CHIPOTLE BRAISED TURKEY:
Makeup artist extraordinaire and artistic director, Shiseido
Dick Page is as proficient in the kitchen as he is in front of a makeup mirror. Here, he shares his favorite Thanksgiving turkey recipe.
1 smallish turkey, six to eight pounds or so
6 chipotle peppers
1 large can of tomatoes
1 tbsp. of sugar
2 cups of red wine
1 head of garlic, cloves separated and peeled
1 splash of red wine vinegar
1/2 pound of slab bacon, cubed
1 large onion,
2 stalks of celery
2 carrots, peeled and chopped
1 bunch of cilantro
Limes cut into wedges
Five hours ahead of cooking time, joint the turkey and debone the breast. Freeze the carcass to use for stock later. Rub the turkey parts all over with salt and put them in the fridge.
Four hours later, turn the oven on to 425°F and take the turkey out of the fridge; rinse the pieces thoroughly with cold water; dry them very well with paper towels, and set them aside.
Soak the chipotle peppers in hot water for 15 minutes, then remove the seeds and stems. Puree the chipotles with the tomatoes, sugar, wine, half the garlic and the vinegar.

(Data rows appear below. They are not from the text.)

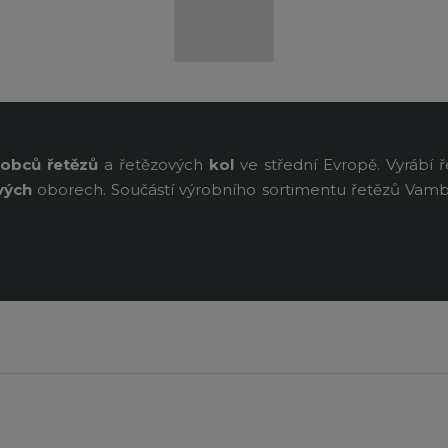
robců
řetězů
a řetězových
kol
ve střední Evropě. Vyrábí 
vých
oborech. Součástí výrobního sortimentu řetězů Vamb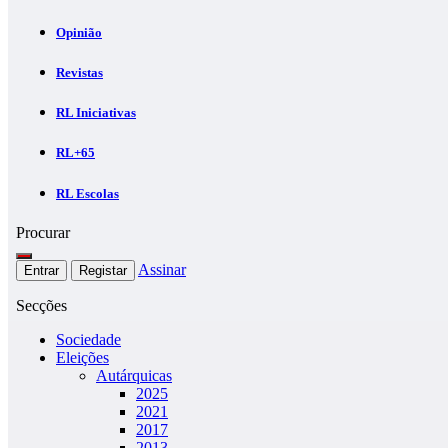
Opinião
Revistas
RL Iniciativas
RL+65
RL Escolas
Procurar
Assinar
Entrar
Registar
Secções
Sociedade
Eleições
Autárquicas
2025
2021
2017
2013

In a large casserole, brown the bacon over medium heat and add the chopped vegetables and remaining garlic cloves, stirring frequently until they begin to soften. Leave the casserole over a low heat, stirring occasionally.
In a large skillet or frying pan, heat about 1/2 cup of peanut oil until hot but not smoking. Brown the turkey pieces on all sides. When the pieces are nicely browned, drain them well. Set the breast aside in a cool place, or back in the fridge, and lay the other pieces on top of the bacon and vegetables in the casserole and pour the chipotle mixture over the top. Put the lid on the casserole and put it in the oven. Set the timer for 25 minutes, and then reduce the heat to 300°F. Set the timer again for an hour and a half.
When the timer goes off, place the turkey breast in the middle of the pot and baste with the sauce that’s forming in the casserole. Put the lid back on and pop it in the oven again. Time it for 30 minutes, then take it out of the oven and let it rest for 15 minutes more.
Carve the breast and lay it on a platter with the legs and wings; pour the sauce over everything and scatter some sprigs of cilantro over the top; put wedges of lime around the sides of the platter.
Serve with baked sweet potatoes and collard greens or cabbage.